Dataset entries
**********

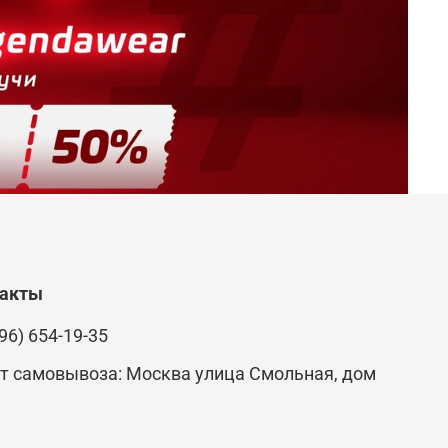
такты
96) 654-19-35
т самовывоза: Москва улица Смольная, дом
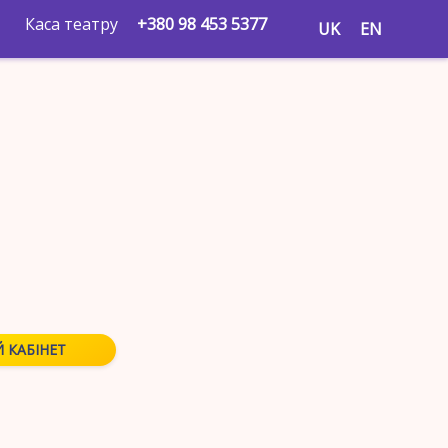
Каса театру
+380 98 453 5377
UK
EN
 КАБІНЕТ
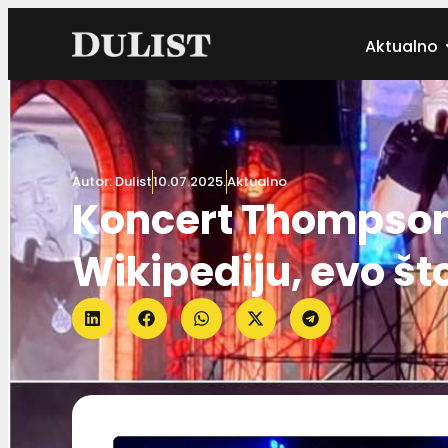
Aktualno
Autor:
Dulist
10.07.2025.
Aktualno
Koncert Thompson
Wikipediju, evo št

**********

> _Work order_
Write out every line of text in the records above, character for character, and leave the pictures out.

> _Response_
такты
96) 654-19-35
т самовывоза: Москва улица Смольная, дом
Каса театру
+380 98 453 5377
UK
EN
 КАБІНЕТ
Aktualno
Autor:
Dulist
10.07.2025.
Aktualno
Koncert Thompson
Wikipediju, evo št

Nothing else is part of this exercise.